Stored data

-- Start --

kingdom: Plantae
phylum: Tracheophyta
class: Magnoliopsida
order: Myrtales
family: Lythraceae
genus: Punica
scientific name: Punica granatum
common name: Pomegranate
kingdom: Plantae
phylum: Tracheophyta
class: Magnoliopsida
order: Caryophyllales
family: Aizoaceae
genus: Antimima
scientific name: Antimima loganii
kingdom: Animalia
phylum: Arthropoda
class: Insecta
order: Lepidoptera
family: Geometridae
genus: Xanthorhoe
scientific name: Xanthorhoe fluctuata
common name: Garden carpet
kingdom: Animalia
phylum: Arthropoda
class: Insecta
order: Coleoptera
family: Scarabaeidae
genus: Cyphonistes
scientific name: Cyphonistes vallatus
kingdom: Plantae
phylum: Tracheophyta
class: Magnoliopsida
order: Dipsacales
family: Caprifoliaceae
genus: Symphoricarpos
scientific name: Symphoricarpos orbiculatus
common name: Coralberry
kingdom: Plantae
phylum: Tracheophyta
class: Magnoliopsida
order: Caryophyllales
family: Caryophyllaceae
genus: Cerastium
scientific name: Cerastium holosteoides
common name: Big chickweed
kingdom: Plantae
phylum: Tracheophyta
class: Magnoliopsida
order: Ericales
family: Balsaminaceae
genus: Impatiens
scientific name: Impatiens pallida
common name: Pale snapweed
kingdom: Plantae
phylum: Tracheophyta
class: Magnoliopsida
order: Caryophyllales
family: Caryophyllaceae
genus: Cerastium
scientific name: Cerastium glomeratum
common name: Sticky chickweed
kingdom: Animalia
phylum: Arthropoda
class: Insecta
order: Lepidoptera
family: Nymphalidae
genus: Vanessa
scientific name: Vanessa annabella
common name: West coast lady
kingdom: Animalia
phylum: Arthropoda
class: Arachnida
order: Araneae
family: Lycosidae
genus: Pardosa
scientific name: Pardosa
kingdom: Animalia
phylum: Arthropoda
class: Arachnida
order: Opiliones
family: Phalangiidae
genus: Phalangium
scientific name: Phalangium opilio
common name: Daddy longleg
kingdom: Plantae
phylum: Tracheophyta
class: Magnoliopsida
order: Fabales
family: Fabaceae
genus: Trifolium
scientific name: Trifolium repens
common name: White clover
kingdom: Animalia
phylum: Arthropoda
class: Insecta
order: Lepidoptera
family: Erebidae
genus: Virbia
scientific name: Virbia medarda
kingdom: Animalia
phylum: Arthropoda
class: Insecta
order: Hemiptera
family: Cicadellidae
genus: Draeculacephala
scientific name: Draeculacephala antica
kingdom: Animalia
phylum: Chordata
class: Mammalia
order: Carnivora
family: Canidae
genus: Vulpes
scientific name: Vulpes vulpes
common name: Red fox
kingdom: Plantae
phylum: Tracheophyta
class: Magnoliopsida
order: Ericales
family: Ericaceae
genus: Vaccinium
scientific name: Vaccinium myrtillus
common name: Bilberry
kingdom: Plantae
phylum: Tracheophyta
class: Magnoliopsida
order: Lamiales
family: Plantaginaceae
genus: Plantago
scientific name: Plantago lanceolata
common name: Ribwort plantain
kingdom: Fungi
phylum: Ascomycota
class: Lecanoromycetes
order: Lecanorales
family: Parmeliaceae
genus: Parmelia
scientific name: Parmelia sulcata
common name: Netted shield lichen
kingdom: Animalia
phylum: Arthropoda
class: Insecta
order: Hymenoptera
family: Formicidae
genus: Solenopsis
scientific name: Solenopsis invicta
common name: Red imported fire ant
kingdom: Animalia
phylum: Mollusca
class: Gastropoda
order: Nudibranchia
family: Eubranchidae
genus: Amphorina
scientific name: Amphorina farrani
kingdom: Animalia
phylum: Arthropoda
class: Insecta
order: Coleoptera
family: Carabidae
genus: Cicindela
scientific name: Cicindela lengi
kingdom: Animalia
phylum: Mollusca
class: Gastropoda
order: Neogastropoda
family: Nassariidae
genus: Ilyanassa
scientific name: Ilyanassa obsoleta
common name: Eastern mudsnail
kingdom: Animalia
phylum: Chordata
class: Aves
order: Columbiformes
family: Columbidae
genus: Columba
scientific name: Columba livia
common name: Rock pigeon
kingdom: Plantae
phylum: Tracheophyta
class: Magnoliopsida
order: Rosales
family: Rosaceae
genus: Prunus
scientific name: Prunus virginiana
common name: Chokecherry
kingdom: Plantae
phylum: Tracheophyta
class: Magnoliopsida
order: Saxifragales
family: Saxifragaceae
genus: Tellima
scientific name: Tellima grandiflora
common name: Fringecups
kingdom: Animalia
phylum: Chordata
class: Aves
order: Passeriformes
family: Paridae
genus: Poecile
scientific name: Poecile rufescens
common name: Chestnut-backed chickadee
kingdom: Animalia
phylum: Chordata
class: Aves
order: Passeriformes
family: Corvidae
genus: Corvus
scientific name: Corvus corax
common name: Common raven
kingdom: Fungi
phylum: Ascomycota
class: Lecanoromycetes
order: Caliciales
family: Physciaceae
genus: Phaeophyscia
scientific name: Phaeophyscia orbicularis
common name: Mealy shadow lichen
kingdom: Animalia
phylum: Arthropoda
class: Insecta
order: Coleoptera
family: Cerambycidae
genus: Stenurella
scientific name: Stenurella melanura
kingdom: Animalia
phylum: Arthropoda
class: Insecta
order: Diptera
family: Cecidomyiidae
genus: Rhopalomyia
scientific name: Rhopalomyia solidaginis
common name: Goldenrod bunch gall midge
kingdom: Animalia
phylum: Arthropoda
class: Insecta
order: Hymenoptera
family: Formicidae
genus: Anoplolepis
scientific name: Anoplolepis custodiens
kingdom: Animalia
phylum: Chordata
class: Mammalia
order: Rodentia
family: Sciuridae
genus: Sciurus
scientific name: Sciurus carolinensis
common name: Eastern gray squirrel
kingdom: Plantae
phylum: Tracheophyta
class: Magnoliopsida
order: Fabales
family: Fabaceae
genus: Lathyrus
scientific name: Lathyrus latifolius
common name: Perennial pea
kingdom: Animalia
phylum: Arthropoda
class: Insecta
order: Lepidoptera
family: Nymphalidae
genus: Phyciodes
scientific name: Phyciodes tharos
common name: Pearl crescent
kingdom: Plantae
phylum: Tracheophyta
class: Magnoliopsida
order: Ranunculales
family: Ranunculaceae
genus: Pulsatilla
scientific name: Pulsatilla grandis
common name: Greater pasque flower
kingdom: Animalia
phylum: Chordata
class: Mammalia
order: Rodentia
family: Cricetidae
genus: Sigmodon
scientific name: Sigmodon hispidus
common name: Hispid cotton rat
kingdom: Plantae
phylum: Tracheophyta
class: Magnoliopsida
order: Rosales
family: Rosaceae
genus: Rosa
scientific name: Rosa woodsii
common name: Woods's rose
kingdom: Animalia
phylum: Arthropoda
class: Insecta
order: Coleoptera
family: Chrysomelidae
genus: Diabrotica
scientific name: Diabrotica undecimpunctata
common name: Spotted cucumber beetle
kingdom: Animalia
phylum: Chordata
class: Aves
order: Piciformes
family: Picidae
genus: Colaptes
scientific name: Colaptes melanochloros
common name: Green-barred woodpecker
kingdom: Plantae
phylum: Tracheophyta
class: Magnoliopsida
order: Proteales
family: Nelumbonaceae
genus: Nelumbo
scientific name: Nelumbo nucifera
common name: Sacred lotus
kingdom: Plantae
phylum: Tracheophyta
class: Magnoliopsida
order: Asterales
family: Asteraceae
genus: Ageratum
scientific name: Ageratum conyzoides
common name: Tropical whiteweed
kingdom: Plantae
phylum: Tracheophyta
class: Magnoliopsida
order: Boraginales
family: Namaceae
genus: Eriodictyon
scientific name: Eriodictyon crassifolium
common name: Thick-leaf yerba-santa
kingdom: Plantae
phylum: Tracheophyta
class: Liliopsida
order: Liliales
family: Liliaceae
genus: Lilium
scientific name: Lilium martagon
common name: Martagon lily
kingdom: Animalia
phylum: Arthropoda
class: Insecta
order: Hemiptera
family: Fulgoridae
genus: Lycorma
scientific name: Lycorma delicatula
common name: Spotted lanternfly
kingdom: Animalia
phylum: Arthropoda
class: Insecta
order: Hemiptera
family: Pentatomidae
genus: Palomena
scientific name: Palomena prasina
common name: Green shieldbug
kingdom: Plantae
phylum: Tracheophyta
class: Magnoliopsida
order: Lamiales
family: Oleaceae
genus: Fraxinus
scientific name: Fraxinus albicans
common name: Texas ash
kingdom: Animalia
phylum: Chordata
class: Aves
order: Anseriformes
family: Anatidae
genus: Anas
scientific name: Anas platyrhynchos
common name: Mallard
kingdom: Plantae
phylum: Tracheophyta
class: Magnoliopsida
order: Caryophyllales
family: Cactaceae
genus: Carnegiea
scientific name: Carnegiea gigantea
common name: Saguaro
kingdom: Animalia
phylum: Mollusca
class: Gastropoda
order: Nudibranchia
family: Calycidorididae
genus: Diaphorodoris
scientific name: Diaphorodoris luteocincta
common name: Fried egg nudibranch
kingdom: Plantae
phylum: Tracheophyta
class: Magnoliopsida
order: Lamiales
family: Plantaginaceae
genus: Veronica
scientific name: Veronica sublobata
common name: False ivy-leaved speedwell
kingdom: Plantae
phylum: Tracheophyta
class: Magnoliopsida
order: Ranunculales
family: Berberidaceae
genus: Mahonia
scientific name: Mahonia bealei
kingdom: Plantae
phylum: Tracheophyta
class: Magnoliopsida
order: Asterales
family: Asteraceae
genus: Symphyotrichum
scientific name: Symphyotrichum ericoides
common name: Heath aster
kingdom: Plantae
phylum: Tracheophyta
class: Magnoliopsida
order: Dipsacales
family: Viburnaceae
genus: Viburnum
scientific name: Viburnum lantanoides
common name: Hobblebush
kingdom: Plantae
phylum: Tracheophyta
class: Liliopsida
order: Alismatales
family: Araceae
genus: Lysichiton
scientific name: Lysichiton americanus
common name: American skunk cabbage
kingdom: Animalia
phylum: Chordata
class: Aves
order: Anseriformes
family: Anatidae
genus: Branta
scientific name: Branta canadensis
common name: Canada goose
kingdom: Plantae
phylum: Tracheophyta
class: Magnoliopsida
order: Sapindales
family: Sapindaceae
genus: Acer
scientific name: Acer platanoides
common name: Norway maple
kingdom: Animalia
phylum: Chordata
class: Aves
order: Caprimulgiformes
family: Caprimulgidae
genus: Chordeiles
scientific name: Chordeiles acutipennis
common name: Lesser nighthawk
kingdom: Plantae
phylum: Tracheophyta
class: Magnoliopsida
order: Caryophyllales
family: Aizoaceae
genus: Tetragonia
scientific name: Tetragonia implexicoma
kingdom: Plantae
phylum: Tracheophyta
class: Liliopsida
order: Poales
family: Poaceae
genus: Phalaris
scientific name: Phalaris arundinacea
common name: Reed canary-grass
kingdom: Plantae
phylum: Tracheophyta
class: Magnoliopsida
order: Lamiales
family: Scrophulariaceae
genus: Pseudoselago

-- End --

§ **Exercise prompt**
Turn the lines between the one holding "family: Balsaminaceae" and the one holding "genus: Virbia", inclusive, into a Markdown table with the columns Row and Line, skipping any blank lines.

§ **Task result**
| Row | Line |
|---|---|
| 1 | family: Balsaminaceae |
| 2 | genus: Impatiens |
| 3 | scientific name: Impatiens pallida |
| 4 | common name: Pale snapweed |
| 5 | kingdom: Plantae |
| 6 | phylum: Tracheophyta |
| 7 | class: Magnoliopsida |
| 8 | order: Caryophyllales |
| 9 | family: Caryophyllaceae |
| 10 | genus: Cerastium |
| 11 | scientific name: Cerastium glomeratum |
| 12 | common name: Sticky chickweed |
| 13 | kingdom: Animalia |
| 14 | phylum: Arthropoda |
| 15 | class: Insecta |
| 16 | order: Lepidoptera |
| 17 | family: Nymphalidae |
| 18 | genus: Vanessa |
| 19 | scientific name: Vanessa annabella |
| 20 | common name: West coast lady |
| 21 | kingdom: Animalia |
| 22 | phylum: Arthropoda |
| 23 | class: Arachnida |
| 24 | order: Araneae |
| 25 | family: Lycosidae |
| 26 | genus: Pardosa |
| 27 | scientific name: Pardosa |
| 28 | kingdom: Animalia |
| 29 | phylum: Arthropoda |
| 30 | class: Arachnida |
| 31 | order: Opiliones |
| 32 | family: Phalangiidae |
| 33 | genus: Phalangium |
| 34 | scientific name: Phalangium opilio |
| 35 | common name: Daddy longleg |
| 36 | kingdom: Plantae |
| 37 | phylum: Tracheophyta |
| 38 | class: Magnoliopsida |
| 39 | order: Fabales |
| 40 | family: Fabaceae |
| 41 | genus: Trifolium |
| 42 | scientific name: Trifolium repens |
| 43 | common name: White clover |
| 44 | kingdom: Animalia |
| 45 | phylum: Arthropoda |
| 46 | class: Insecta |
| 47 | order: Lepidoptera |
| 48 | family: Erebidae |
| 49 | genus: Virbia |